Ayrıca, Sürdürülebilir Büyüme Senaryosu’nda yenilenebilir enerji kaynaklarının daha hızlı değerlendirilmesi ile yenilenebilir enerji kaynaklarından üretim oranının yüzde 50’ye, yerli kaynaklardan toplam elektrik üretimi oranının da yüzde 63’e ulaşabileceği görüldü.

Emtia fiyatlarının reel olarak 2016 yılı seviyesine endekslendiği simülasyonlarda artan elektrik talebi ve yeni teknoloji yatırımlarının da etkisiyle Sürdürülebilir Büyüme Senaryosu’nda ortalama elektrik fiyatının Referans Senaryo’ya kıyasla yüzde 6 daha yüksek olabileceği hesaplandı.

Bununla birlikte Sürdürülebilir Büyüme Senaryosu’nda yenilenebilir kaynaklardan elektrik üretim oranının daha yüksek olması sonucunda, yakıt maliyetlerindeki herhangi bir artışın elektrik fiyatındaki etkisinin Referans Senaryo’ya kıyasla yüzde 11 daha az olacağı, bu durumun enerji tüketicileri ve makroekonomi perspektiflerinden bir diğer önemli kazanım alanı olduğu tespit edildi.
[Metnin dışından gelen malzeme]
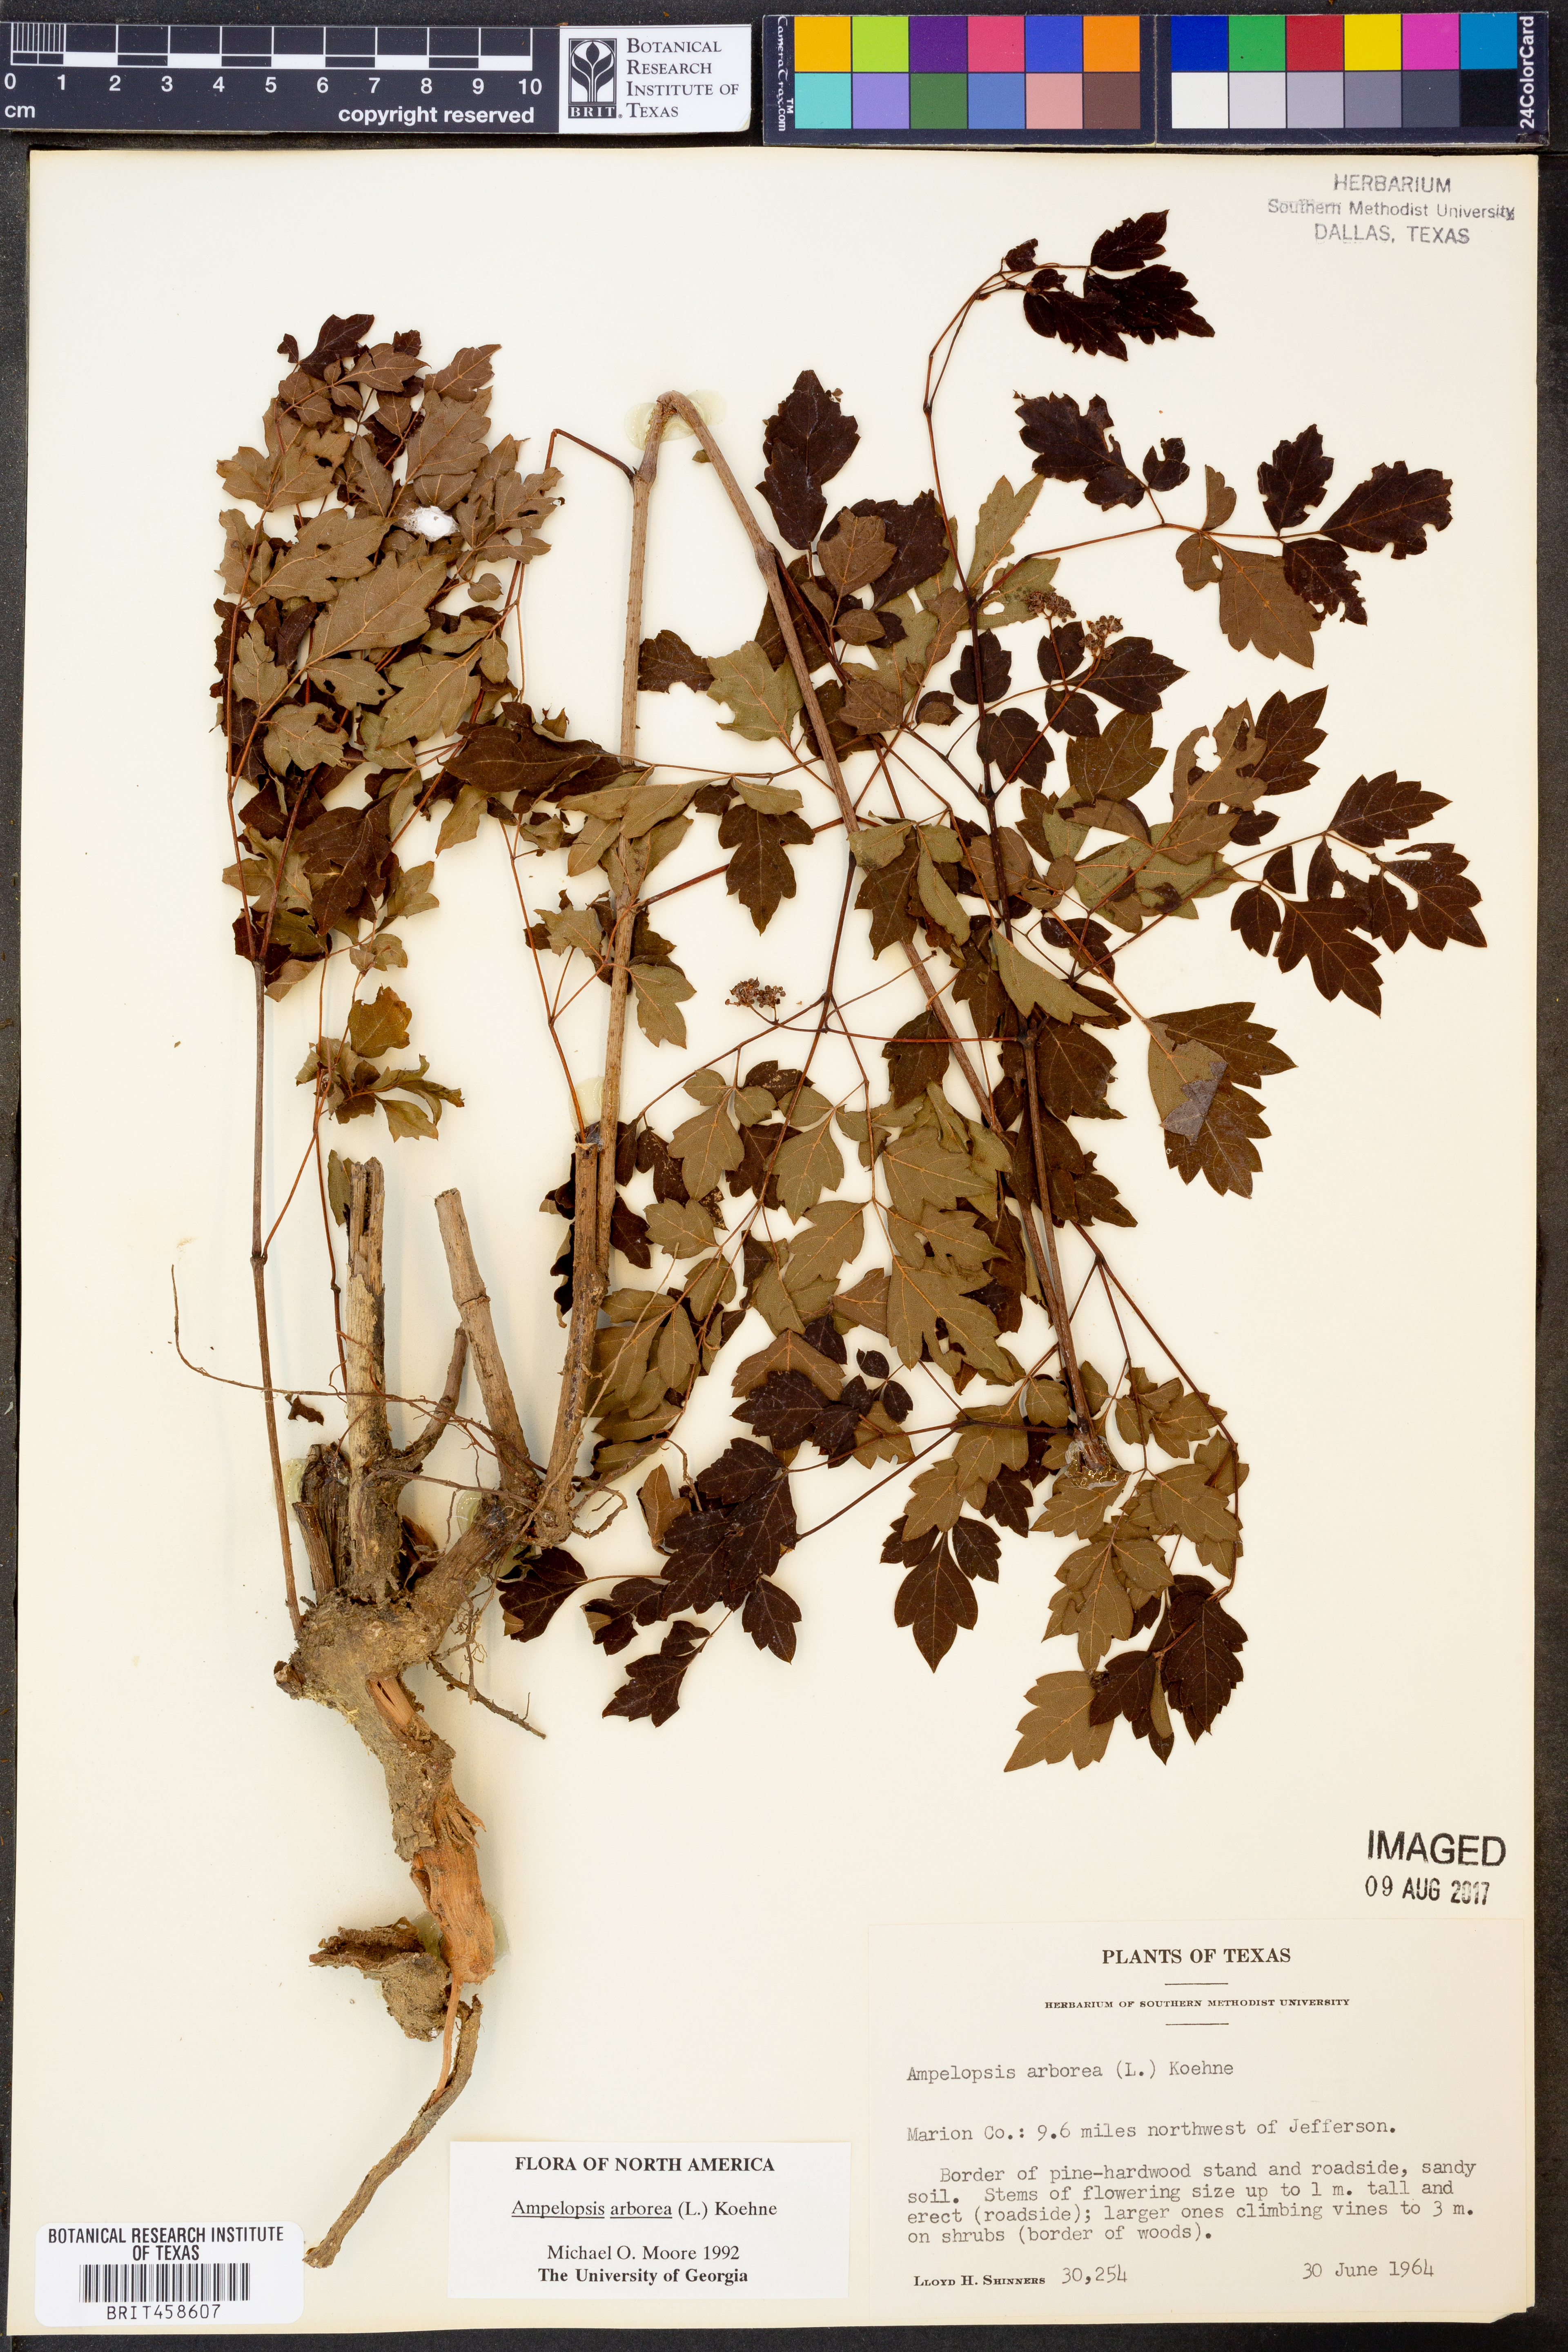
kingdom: Plantae
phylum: Tracheophyta
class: Magnoliopsida
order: Vitales
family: Vitaceae
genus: Nekemias
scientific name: Nekemias arborea
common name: Peppervine
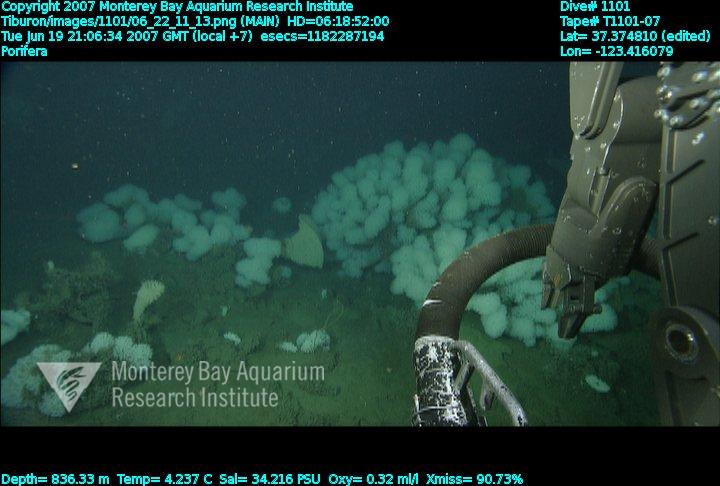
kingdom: Animalia
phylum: Porifera
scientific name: Porifera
Tüm bu detaylı analizlere ek olarak, Sürdürülebilir Büyüme Senaryosu ile ekonomiye sağlanacak ek katma değerin büyüklüğü hesaplandı.

Enerji değer zincirinin tümünde dijital, dağıtık ve düşük karbon perspektifleriyle 3D vizyonu, yeni teknolojiler, yenilikçi iş modelleri ile desteklenecek enerji ekosisteminin, ekonomik büyümeye önemli ek katkı yaratacağı hesaplandı.